What are the limitations of this approach?
- It’s always anthropomorphic and metaphorical: LLMs don’t have minds, feelings, or psychopathology. We must be clear that we’re using human concepts as lenses, not literal diagnoses.
- Easy to over-stretch or misuse clinical language: Terms like “delusion” or “schizophrenia” have specific meanings in human contexts. Using them loosely for AI risks both confusion and stigma.
- Self-evaluation by the model is fragile: Using an LLM to “diagnose” its own output introduces shared blind spots and self-favouring bias. Human oversight (or at least diverse models) still matters.
- Not a replacement for technical and safety evaluation: You still need hard metrics, test suites, red-teaming, and domain-specific checks. The DSM-style view is a qualitative layer on top, not a silver bullet.
- Highly context- and prompt-dependent: Change the instructions and you can change the apparent “symptoms.” Any assessment needs to be explicit about the scenario you’re evaluating.
- Risk of turning into a gimmick: Without clear operational definitions, what you actually mean by “confabulation,” “authority simulation,” “flattened affect”, this can devolve into clever language rather than useful insight.
Conclusion
Using DSM-5 and related psychological frameworks to assess LLM behaviour is not about diagnosing machines as if they were people. It’s about stealing the best bits of human assessment practice – structure, language, pattern recognition – and applying them to systems that are otherwise too big and opaque to reason about directly.

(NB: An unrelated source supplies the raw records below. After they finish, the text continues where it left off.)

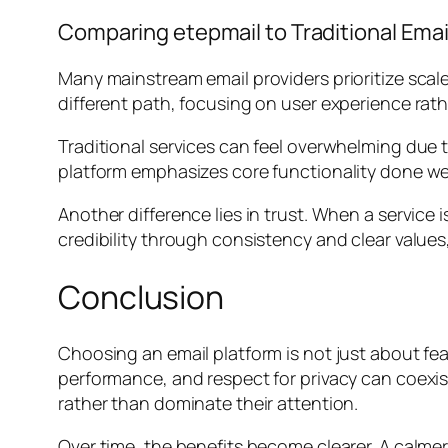
Comparing etepmail to Traditional Emai
Many mainstream email providers prioritize scale
different path, focusing on user experience rat
Traditional services can feel overwhelming due t
platform emphasizes core functionality done wel
Another difference lies in trust. When a service 
credibility through consistency and clear values
Conclusion
Choosing an email platform is not just about feat
performance, and respect for privacy can coexis
rather than dominate their attention.
Over time, the benefits become clearer. A calme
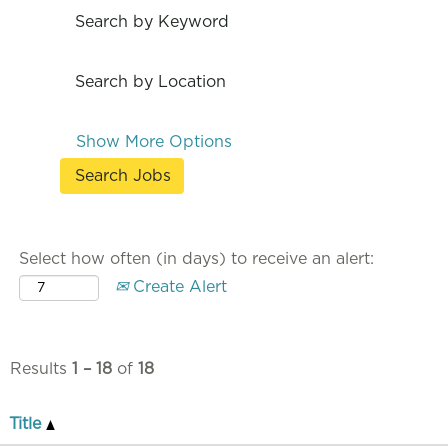
Search by Keyword
Search by Location
Show More Options
Select how often (in days) to receive an alert:
Create Alert
Results
1 – 18
of
18
Title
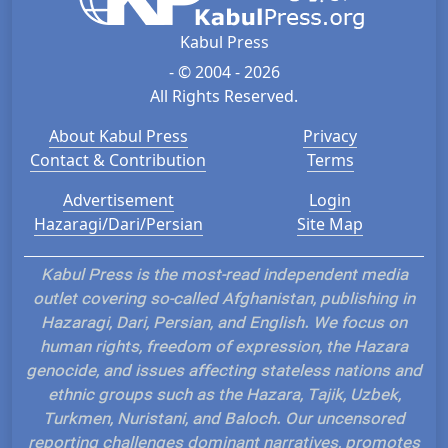
Kabul Press
- © 2004 - 2026
All Rights Reserved.
About Kabul Press
Privacy
Contact & Contribution
Terms
Advertisement
Login
Hazaragi/Dari/Persian
Site Map
Kabul Press is the most-read independent media
outlet covering so-called Afghanistan, publishing in
Hazaragi, Dari, Persian, and English. We focus on
human rights, freedom of expression, the Hazara
genocide, and issues affecting stateless nations and
ethnic groups such as the Hazara, Tajik, Uzbek,
Turkmen, Nuristani, and Baloch. Our uncensored
reporting challenges dominant narratives, promotes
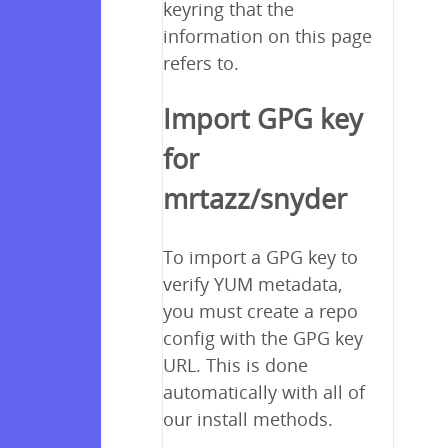
keyring that the
information on this page
refers to.
Import GPG key
for
mrtazz/snyder
To import a GPG key to
verify YUM metadata,
you must create a repo
config with the GPG key
URL. This is done
automatically with all of
our install methods.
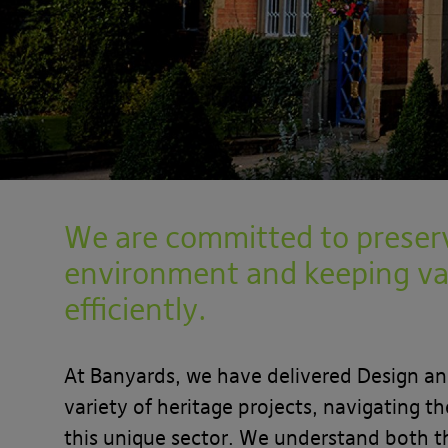
We are committed to preserv
environment and keeping va
efficiently.
At Banyards, we have delivered Design a
variety of heritage projects, navigating t
this unique sector. We understand both t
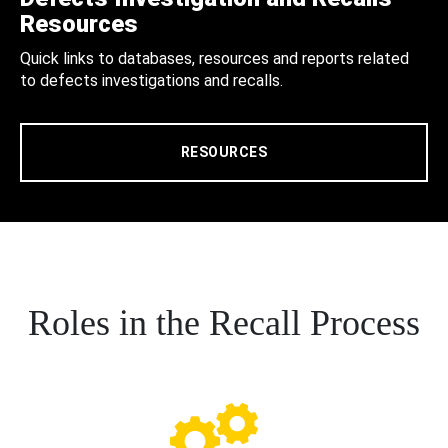
Resources
Quick links to databases, resources and reports related
to defects investigations and recalls.
RESOURCES
Roles in the Recall Process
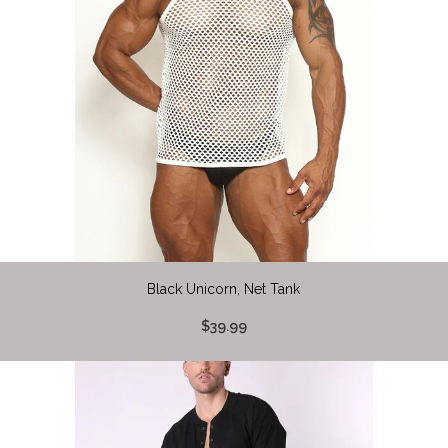
Black Unicorn, Net Tank
$39.99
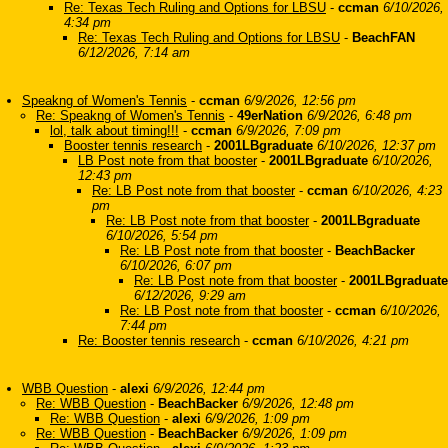
Re: Texas Tech Ruling and Options for LBSU
-
ccman
6/10/2026,
4:34 pm
Re: Texas Tech Ruling and Options for LBSU
-
BeachFAN
6/12/2026, 7:14 am
Speakng of Women's Tennis
-
ccman
6/9/2026, 12:56 pm
Re: Speakng of Women's Tennis
-
49erNation
6/9/2026, 6:48 pm
lol, talk about timing!!!
-
ccman
6/9/2026, 7:09 pm
Booster tennis research
-
2001LBgraduate
6/10/2026, 12:37 pm
LB Post note from that booster
-
2001LBgraduate
6/10/2026,
12:43 pm
Re: LB Post note from that booster
-
ccman
6/10/2026, 4:23
pm
Re: LB Post note from that booster
-
2001LBgraduate
6/10/2026, 5:54 pm
Re: LB Post note from that booster
-
BeachBacker
6/10/2026, 6:07 pm
Re: LB Post note from that booster
-
2001LBgraduate
6/12/2026, 9:29 am
Re: LB Post note from that booster
-
ccman
6/10/2026,
7:44 pm
Re: Booster tennis research
-
ccman
6/10/2026, 4:21 pm
WBB Question
-
alexi
6/9/2026, 12:44 pm
Re: WBB Question
-
BeachBacker
6/9/2026, 12:48 pm
Re: WBB Question
-
alexi
6/9/2026, 1:09 pm
Re: WBB Question
-
BeachBacker
6/9/2026, 1:09 pm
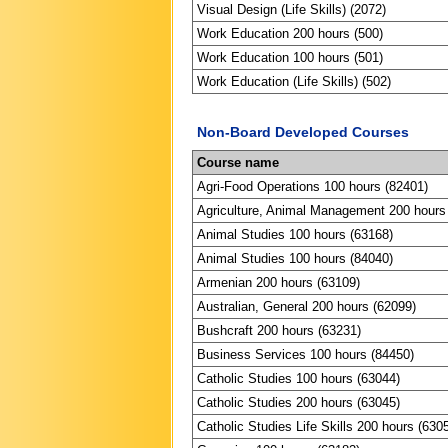
Visual Design (Life Skills) (2072)
Work Education 200 hours (500)
Work Education 100 hours (501)
Work Education (Life Skills) (502)
Non-Board Developed Courses
Course name
Agri-Food Operations 100 hours (82401)
Agriculture, Animal Management 200 hours
Animal Studies 100 hours (63168)
Animal Studies 100 hours (84040)
Armenian 200 hours (63109)
Australian, General 200 hours (62099)
Bushcraft 200 hours (63231)
Business Services 100 hours (84450)
Catholic Studies 100 hours (63044)
Catholic Studies 200 hours (63045)
Catholic Studies Life Skills 200 hours (630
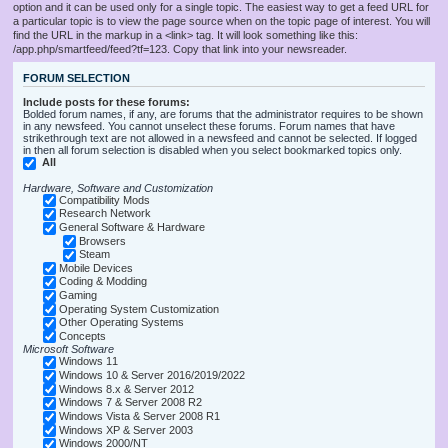
option and it can be used only for a single topic. The easiest way to get a feed URL for
a particular topic is to view the page source when on the topic page of interest. You will
find the URL in the markup in a <link> tag. It will look something like this:
/app.php/smartfeed/feed?tf=123. Copy that link into your newsreader.
FORUM SELECTION
Include posts for these forums:
Bolded forum names, if any, are forums that the administrator requires to be shown
in any newsfeed. You cannot unselect these forums. Forum names that have
strikethrough text are not allowed in a newsfeed and cannot be selected. If logged
in then all forum selection is disabled when you select bookmarked topics only.
All
Hardware, Software and Customization
Compatibility Mods
Research Network
General Software & Hardware
Browsers
Steam
Mobile Devices
Coding & Modding
Gaming
Operating System Customization
Other Operating Systems
Concepts
Microsoft Software
Windows 11
Windows 10 & Server 2016/2019/2022
Windows 8.x & Server 2012
Windows 7 & Server 2008 R2
Windows Vista & Server 2008 R1
Windows XP & Server 2003
Windows 2000/NT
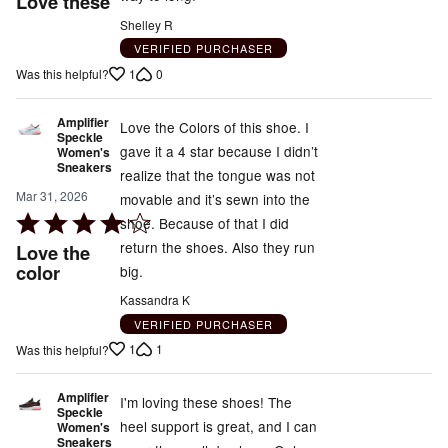
Love these
out
Shelley R
of
VERIFIED PURCHASER
5
1
0
Was this helpful?
Amplifier
Love the Colors of this shoe. I
Speckle
gave it a 4 star because I didn’t
Women's
Sneakers
realize that the tongue was not
Mar 31, 2026
movable and it’s sewn into the
Rated
shoe. Because of that I did
4
return the shoes. Also they run
Love the
out
color
big.
of
Kassandra K
5
VERIFIED PURCHASER
1
1
Was this helpful?
Amplifier
I'm loving these shoes! The
Speckle
heel support is great, and I can
Women's
Sneakers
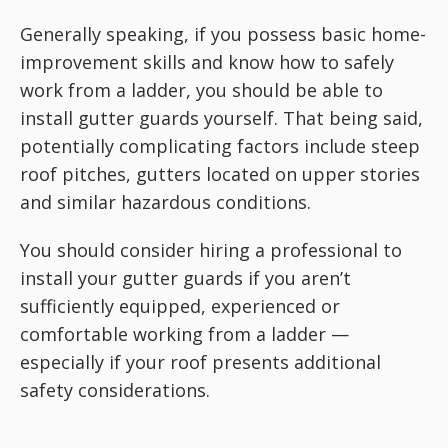
Generally speaking, if you possess basic home-
improvement skills and know how to safely
work from a ladder, you should be able to
install gutter guards yourself. That being said,
potentially complicating factors include steep
roof pitches, gutters located on upper stories
and similar hazardous conditions.
You should consider hiring a professional to
install your gutter guards if you aren’t
sufficiently equipped, experienced or
comfortable working from a ladder —
especially if your roof presents additional
safety considerations.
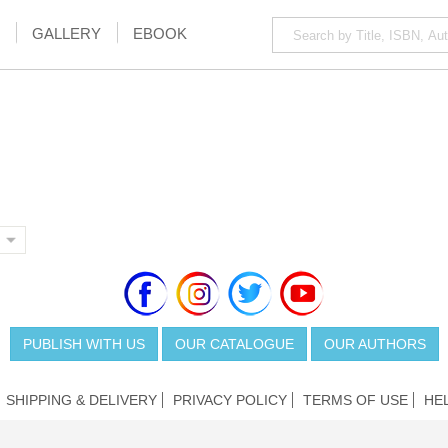
GALLERY
EBOOK
PUBLISH WITH US
OUR CATALOGUE
OUR AUTHORS
SHIPPING & DELIVERY
PRIVACY POLICY
TERMS OF USE
HE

Done thoughtfully, this approach:
- Gives us a human-readable report card on how a model behaves.
- Highlights not just whether answers are right, but how they show up – confident, biased, cautious, sycophantic, authoritative.
- Brings together multiple disciplines – AI, psychology, ethics, governance – to look at the same behaviour from different angles.
But we need to keep two things front and centre:
- It’s one data point, not the whole picture: Use it alongside quantitative evaluation, safety testing, and domain expertise.
- It’s metaphor, not mind-reading: These are helpful analogies for behaviour, not evidence that an LLM has a psyche.
If we hold those boundaries, this kind of “AI psychology” can be a powerful way to talk about LLMs in human terms – without forgetting that, under the hood, we’re still dealing with probabilities, not people.